Word for word, return every record that follows.
*** Listed records Section Begins ***
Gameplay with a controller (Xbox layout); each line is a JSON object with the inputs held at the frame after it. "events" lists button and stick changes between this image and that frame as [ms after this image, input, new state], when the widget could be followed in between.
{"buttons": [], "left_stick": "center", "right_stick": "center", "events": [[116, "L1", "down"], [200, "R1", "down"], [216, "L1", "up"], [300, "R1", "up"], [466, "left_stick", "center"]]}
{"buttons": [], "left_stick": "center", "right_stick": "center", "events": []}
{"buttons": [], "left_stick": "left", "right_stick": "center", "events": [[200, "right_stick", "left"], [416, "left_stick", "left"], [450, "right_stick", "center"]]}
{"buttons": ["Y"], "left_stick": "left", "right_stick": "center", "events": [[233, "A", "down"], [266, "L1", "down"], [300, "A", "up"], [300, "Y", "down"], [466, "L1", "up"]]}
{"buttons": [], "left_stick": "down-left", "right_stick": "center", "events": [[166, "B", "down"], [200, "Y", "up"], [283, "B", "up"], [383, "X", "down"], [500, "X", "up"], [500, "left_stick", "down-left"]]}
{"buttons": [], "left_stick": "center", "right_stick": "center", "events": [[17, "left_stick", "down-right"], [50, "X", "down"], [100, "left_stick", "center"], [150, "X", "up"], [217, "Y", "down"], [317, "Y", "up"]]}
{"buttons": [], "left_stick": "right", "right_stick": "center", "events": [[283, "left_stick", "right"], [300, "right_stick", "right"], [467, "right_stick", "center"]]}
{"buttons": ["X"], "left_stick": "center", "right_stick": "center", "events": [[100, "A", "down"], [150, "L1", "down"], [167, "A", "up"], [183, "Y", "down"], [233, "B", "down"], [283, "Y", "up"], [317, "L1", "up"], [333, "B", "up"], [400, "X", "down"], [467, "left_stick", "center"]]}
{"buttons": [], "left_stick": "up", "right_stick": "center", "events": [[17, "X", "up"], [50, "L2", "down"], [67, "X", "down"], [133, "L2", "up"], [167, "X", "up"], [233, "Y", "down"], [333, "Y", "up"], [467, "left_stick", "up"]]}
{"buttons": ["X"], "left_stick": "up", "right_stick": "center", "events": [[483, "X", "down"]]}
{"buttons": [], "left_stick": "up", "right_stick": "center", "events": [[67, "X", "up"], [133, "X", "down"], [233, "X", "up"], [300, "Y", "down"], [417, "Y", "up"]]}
*** Listed records Section Ends ***
__Exercise output__:
Gameplay with a controller (Xbox layout); each line is a JSON object with the inputs held at the frame after it. "events" lists button and stick changes between this image and that frame as [ms after this image, input, new state], when the widget could be followed in between.
{"buttons": [], "left_stick": "center", "right_stick": "center", "events": [[116, "L1", "down"], [200, "R1", "down"], [216, "L1", "up"], [300, "R1", "up"], [466, "left_stick", "center"]]}
{"buttons": [], "left_stick": "center", "right_stick": "center", "events": []}
{"buttons": [], "left_stick": "left", "right_stick": "center", "events": [[200, "right_stick", "left"], [416, "left_stick", "left"], [450, "right_stick", "center"]]}
{"buttons": ["Y"], "left_stick": "left", "right_stick": "center", "events": [[233, "A", "down"], [266, "L1", "down"], [300, "A", "up"], [300, "Y", "down"], [466, "L1", "up"]]}
{"buttons": [], "left_stick": "down-left", "right_stick": "center", "events": [[166, "B", "down"], [200, "Y", "up"], [283, "B", "up"], [383, "X", "down"], [500, "X", "up"], [500, "left_stick", "down-left"]]}
{"buttons": [], "left_stick": "center", "right_stick": "center", "events": [[17, "left_stick", "down-right"], [50, "X", "down"], [100, "left_stick", "center"], [150, "X", "up"], [217, "Y", "down"], [317, "Y", "up"]]}
{"buttons": [], "left_stick": "right", "right_stick": "center", "events": [[283, "left_stick", "right"], [300, "right_stick", "right"], [467, "right_stick", "center"]]}
{"buttons": ["X"], "left_stick": "center", "right_stick": "center", "events": [[100, "A", "down"], [150, "L1", "down"], [167, "A", "up"], [183, "Y", "down"], [233, "B", "down"], [283, "Y", "up"], [317, "L1", "up"], [333, "B", "up"], [400, "X", "down"], [467, "left_stick", "center"]]}
{"buttons": [], "left_stick": "up", "right_stick": "center", "events": [[17, "X", "up"], [50, "L2", "down"], [67, "X", "down"], [133, "L2", "up"], [167, "X", "up"], [233, "Y", "down"], [333, "Y", "up"], [467, "left_stick", "up"]]}
{"buttons": ["X"], "left_stick": "up", "right_stick": "center", "events": [[483, "X", "down"]]}
{"buttons": [], "left_stick": "up", "right_stick": "center", "events": [[67, "X", "up"], [133, "X", "down"], [233, "X", "up"], [300, "Y", "down"], [417, "Y", "up"]]}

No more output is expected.